__What to do__: Please write out again only the part of the entries that opens with the line containing "genus: Astropanax" and closes with the line containing "family: Hypericaceae", switching every "scientific name" to "taxon name" and leaving all else unchanged.

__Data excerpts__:
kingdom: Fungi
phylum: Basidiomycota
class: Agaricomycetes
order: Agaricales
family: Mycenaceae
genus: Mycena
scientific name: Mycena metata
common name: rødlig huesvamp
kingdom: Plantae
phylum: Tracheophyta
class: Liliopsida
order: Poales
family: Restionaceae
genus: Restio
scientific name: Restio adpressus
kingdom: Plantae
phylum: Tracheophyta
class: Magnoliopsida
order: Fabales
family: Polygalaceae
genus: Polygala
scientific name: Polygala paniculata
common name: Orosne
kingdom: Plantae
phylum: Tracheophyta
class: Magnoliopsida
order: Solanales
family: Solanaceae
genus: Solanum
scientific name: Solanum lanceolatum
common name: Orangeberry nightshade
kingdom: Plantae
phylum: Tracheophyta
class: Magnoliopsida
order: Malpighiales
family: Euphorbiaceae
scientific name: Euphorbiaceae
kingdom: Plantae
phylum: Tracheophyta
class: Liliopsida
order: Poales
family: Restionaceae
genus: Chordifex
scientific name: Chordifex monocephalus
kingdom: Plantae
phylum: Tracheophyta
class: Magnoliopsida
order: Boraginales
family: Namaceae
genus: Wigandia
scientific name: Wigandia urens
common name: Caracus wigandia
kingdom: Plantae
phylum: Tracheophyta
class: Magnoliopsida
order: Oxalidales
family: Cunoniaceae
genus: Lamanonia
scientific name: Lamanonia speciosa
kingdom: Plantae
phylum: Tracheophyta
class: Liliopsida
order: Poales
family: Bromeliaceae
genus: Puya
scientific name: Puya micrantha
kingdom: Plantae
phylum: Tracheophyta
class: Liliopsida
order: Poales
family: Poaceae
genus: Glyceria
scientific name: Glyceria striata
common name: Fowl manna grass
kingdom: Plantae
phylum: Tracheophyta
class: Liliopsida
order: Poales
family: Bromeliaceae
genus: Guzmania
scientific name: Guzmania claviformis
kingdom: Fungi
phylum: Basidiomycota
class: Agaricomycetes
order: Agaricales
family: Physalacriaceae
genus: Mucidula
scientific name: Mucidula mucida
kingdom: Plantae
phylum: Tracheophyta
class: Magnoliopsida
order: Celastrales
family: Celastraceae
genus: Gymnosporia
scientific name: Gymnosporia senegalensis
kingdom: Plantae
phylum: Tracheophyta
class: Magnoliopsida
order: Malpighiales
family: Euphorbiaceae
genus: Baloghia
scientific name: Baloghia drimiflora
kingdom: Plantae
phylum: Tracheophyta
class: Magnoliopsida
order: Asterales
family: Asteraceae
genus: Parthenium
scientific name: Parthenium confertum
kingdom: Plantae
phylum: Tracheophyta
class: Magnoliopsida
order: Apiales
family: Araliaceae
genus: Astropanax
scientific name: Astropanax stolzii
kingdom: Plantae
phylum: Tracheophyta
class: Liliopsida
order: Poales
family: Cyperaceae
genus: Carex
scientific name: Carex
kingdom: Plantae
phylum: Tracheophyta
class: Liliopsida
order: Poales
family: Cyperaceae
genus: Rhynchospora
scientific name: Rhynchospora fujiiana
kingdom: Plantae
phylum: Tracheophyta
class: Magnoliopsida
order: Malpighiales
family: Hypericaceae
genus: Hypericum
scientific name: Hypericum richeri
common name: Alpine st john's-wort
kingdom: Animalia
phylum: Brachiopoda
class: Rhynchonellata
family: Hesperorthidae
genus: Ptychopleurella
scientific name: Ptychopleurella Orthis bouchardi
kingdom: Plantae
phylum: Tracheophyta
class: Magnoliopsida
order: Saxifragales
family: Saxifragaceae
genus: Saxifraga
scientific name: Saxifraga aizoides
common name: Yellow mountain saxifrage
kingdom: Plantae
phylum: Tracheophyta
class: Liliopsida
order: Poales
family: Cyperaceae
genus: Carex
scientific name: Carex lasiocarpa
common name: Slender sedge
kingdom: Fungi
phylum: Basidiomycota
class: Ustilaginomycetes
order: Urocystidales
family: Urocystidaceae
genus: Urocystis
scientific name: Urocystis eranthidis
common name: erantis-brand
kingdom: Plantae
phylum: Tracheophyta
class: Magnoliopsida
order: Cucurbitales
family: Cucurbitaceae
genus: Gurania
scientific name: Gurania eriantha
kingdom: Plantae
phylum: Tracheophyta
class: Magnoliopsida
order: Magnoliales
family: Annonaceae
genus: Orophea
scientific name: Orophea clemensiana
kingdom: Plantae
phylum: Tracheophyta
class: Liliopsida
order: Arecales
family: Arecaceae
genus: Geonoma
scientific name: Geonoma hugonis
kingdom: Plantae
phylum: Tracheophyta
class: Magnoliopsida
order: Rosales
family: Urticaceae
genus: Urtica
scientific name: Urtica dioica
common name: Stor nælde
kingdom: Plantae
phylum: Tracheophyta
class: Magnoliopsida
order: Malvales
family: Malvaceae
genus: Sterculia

__Complete answer__:
genus: Astropanax
taxon name: Astropanax stolzii
kingdom: Plantae
phylum: Tracheophyta
class: Liliopsida
order: Poales
family: Cyperaceae
genus: Carex
taxon name: Carex
kingdom: Plantae
phylum: Tracheophyta
class: Liliopsida
order: Poales
family: Cyperaceae
genus: Rhynchospora
taxon name: Rhynchospora fujiiana
kingdom: Plantae
phylum: Tracheophyta
class: Magnoliopsida
order: Malpighiales
family: Hypericaceae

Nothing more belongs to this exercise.